“You need to make this patient go bye-bye,” a Texas hospice home owner is accused of texting his employee. The CPA who does not have a medical license, is accused of telling medical personnel to administer up to four times the amount of morphine recommended in order to accelerate client deaths and maximize profits.
The NBC affiliate in the Dallas/Fort Worth area reported that the Frisco, Texas, hospice owner allegedly directed nurses to overdose patients. The local affiliate also obtained emails and other electronic documents and search warrant affidavits in their investigation.
Thirty-four-year-old Brad Harris, owner of Novus Health Care Services, Inc., allegedly instructed a nurse to administer overdoses to three patients. He is also alleged to have instructed another employee to administer four times the maximum dose.
An FBI affidavit states that the first employee refused to obey Harris’ directive.
The Novus executive is also accused of telling other health-care executives in a business lunch meeting that his goal was to “find patients who would die within 24 hours.”
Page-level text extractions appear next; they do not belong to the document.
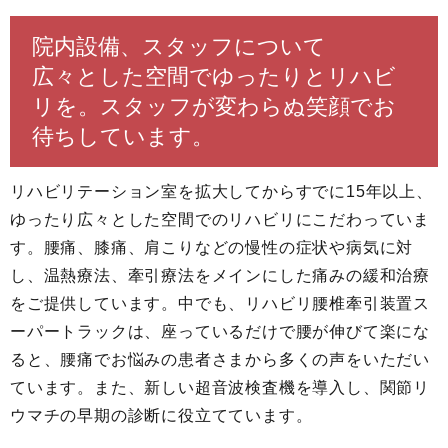
院内設備、スタッフについて
広々とした空間でゆったりとリハビ
リを。スタッフが変わらぬ笑顔でお
待ちしています。
リハビリテーション室を拡大してからすでに15年以上、
ゆったり広々とした空間でのリハビリにこだわっていま
す。腰痛、膝痛、肩こりなどの慢性の症状や病気に対
し、温熱療法、牽引療法をメインにした痛みの緩和治療
をご提供しています。中でも、リハビリ腰椎牽引装置ス
ーパートラックは、座っているだけで腰が伸びて楽にな
ると、腰痛でお悩みの患者さまから多くの声をいただい
ています。また、新しい超音波検査機を導入し、関節リ
ウマチの早期の診断に役立てています。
He is alleged to have made other statements, for example, “if this f***** would just die,” according to an arrest warrant filled out by an FBI agent obtained by 5NBCDFW.com.
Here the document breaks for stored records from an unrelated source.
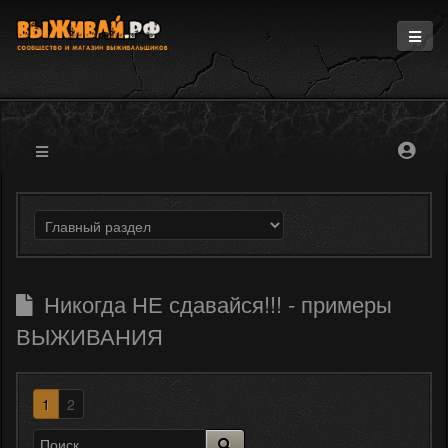
Главная
Информация
Магазин
Блоги
Форум
Никогда НЕ сдавайся!!! - примеры
ВЫЖИВАНИЯ
1
2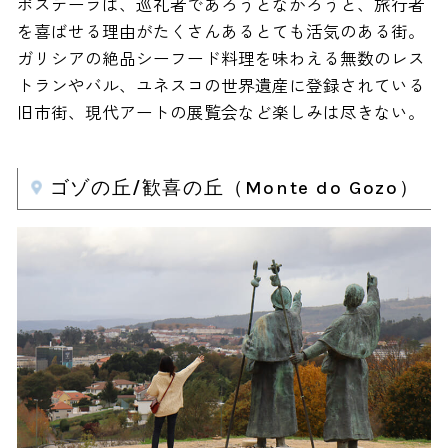
ポステーラは、巡礼者であろうとなかろうと、旅行者
を喜ばせる理由がたくさんあるとても活気のある街。
ガリシアの絶品シーフード料理を味わえる無数のレス
トランやバル、ユネスコの世界遺産に登録されている
旧市街、現代アートの展覧会など楽しみは尽きない。
ゴゾの丘/歓喜の丘（Monte do Gozo）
According to the NBCDFW article, hospices are subject to an “aggregator cap” which limits Medicare and Medicaid payments to them. The payments are based on the yearly average hospice stay and hospices can be forced to repay the government some of the payments they received.
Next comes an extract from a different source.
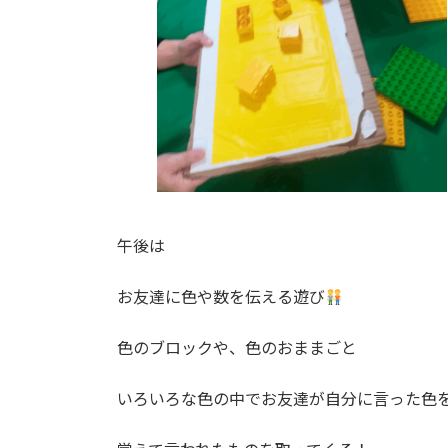
午後は
お友達に色や数を伝える遊び
色のブロックや、色のおままごと
いろいろな色の中でお友達が自分に言った色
The agent wrote in his affidavit, “Hence, hospice providers have an incentive to enroll patients whose hospice stays will be short relative to the gap.”
It was reported that the FBI started investigating the company in October of 2014. Initial investigations were centered on whether Novus took patients “who did not qualify for services” and billed the federal government for services that were not necessary medically.
The investigation is being conducted by the FBI working with the Inspector General’s office of the Texas Department of Health and Human Services.
The website for the business at www.novushs.com contains a heading, in bold letters, that states:
Personal Care for Hospice and Home Health: Treating Patients The Way They Want To Be Treated
There have been no arrests or indictments in the case.